Ele havia sido sequestrado no Uruguai, levado para a
Argentina e torturado na Escola de Mecânica da Armada (Esma), em Buenos Aires.
O local se transformou em símbolo da tortura ao longo do governo militar.
Na Copa de 78, algumas seleções pensaram em boicotar o
torneio. Na época, grupos de direitos humanos acusaram a Fifa de chancelar o
regime argentino. Diante da discussão, a junta fez campanha para melhorar sua
imagem internacional. "Nos primeiros meses de abril, em uma operação
chamada Limpeza, levaram um jornalista britânico para mostrá-lo as instalações
e para que ele constatasse que era mentira o que se dizia da Esma",
relatou Dri.
O preso revelou que outros jornalistas foram levados apenas
para um dos andares do prédio, onde os locais de tortura eram transformados em
quartos normais. Os prisioneiros eram escondidos durante as visitas. "Os
sequestrados eram obrigados a se vestir com uniformes de oficiais e suboficiais
da Marinha, alguns da Polícia Federal, para mostrar que ali não era um centro
de detenção, só de inteligência contra a subversão", afirmou. Os locais de
tortura eram também disfarçados. "As salas foram desmanteladas. As camas
de ferro, fixadas no chão, foram arrancadas", disse o dissidente.

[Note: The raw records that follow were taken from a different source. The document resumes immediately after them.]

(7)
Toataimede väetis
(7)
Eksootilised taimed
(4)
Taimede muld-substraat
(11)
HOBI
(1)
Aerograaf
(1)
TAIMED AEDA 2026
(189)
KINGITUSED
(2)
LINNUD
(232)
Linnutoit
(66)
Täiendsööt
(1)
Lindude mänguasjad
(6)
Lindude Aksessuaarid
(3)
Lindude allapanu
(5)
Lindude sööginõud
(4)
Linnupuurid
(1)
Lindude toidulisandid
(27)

Nos meses que antecederam a Copa, o governo decidiu
controlar suas fronteiras, temendo a fuga de dissidentes e também para
controlar a entrada de membros da oposição de países vizinhos. "Desde o
início do ano de 1978, o Grupo de Tarefa da Escola Mecânica da Armada tinha
pouca gente. Mas, diante dos feitos da resistência popular, eles decidem lançar
uma operação de controle de fronteiras com Bolívia, Paraguai, Brasil e Uruguai,
onde realizam sequestros políticos e colaboraram com as Forças Armadas",
declarou Dri. Em outros documentos do mesmo ano, delegados da ONU confirmam o
endurecimento do governo argentino antes do Mundial, além de ações em outros
países.
Em campo, a política também pesaria. A goleada da Argentina
sobre o Peru, que deixou o Brasil fora da final, foi cercada de rumores. Há
dois anos, denúncias feitas a um juiz afirmam que o resultado foi um pacto
entre os militares de Peru e Argentina.
Para disputar a final, os argentinos precisavam vencer o
Peru por quatro gols de diferença - fizeram 6 a 0. Em 2011, o juiz argentino
Norberto Oyarbide abriu investigações sobre o ex-ditador peruano Francisco
Bermúdez e pediu sua prisão por sequestros e assassinatos.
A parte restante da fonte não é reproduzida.